Beyond Autopoiesis II


"the key innovation effected by autopoiesis is to grant to living systems a dynamical capacity for change through self-maintenance, which means, at least in part, that such systems must function as open systems (only relatively). the functioning of the autopoietic organism or machine is not reducible to its particular genetic structure or composition. In other words, what are inportant are not the component of the system but the dynamic relations between them. Autopoietic entities engender and specify their own organization and limits/boundaries, functioning as unitary, individuated, and closed to relations input and out put. Such entities are understood as being 'organizationaly closed', which does not mean that they do not interact with an environment but rather that such interaction is always informed and determined by the organization of the particula autopoietic entity. An autopoietic organism evolves by engaging in an endless turnover of components under conditions of continuous petrubations and compesation of these petrubations.

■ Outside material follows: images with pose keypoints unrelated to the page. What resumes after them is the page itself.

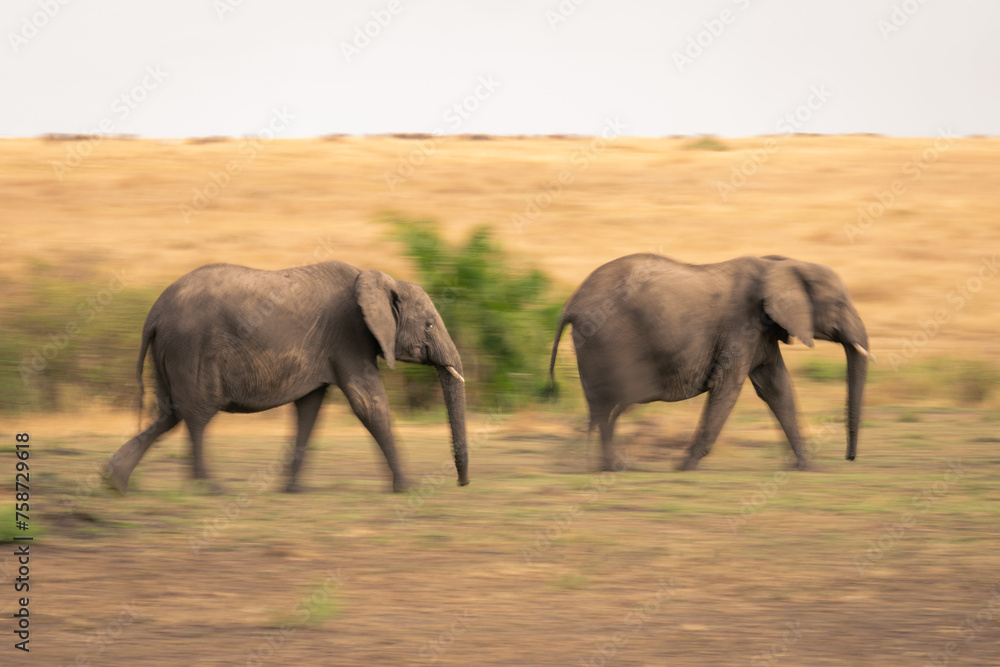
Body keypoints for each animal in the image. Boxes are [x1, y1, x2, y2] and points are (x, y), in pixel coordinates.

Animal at [107, 261, 469, 493]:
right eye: (429, 325)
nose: (462, 484)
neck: (378, 278)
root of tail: (154, 313)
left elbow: (309, 410)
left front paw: (293, 490)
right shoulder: (349, 336)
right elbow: (369, 405)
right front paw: (408, 488)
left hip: (169, 353)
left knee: (168, 414)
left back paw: (113, 481)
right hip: (189, 348)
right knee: (195, 415)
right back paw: (208, 488)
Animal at [548, 253, 872, 472]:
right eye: (840, 304)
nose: (850, 458)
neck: (782, 263)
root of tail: (570, 305)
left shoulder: (762, 333)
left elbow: (777, 388)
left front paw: (805, 465)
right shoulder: (742, 326)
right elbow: (727, 387)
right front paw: (685, 466)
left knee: (600, 407)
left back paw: (604, 464)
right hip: (605, 341)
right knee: (608, 405)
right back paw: (610, 465)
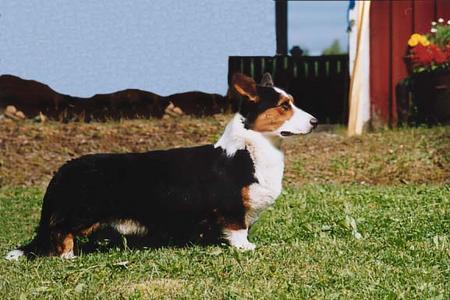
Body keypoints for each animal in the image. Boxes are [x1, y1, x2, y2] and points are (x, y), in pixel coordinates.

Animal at [6, 72, 316, 260]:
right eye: (284, 106)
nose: (315, 121)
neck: (250, 149)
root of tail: (63, 170)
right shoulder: (233, 210)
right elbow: (238, 231)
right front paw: (247, 248)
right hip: (83, 213)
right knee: (59, 231)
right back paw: (69, 256)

Any inference with their operation outside their domain of compensations will result in disintegration ( see Maturana and Varela in Autopoiesis and Cognition: the Realization of the Living, 1980).

We see here that the theory of autopoiesis equates change that does not conform to the internal and self-directed organization of the entity in question with destruction, dissolution, and abolition.
For a machinic thinking autopoiesis fails to appreciate the extent to which all living systems and their boundaries are caught up in machinic assemblages that involve modes of transversal becoming."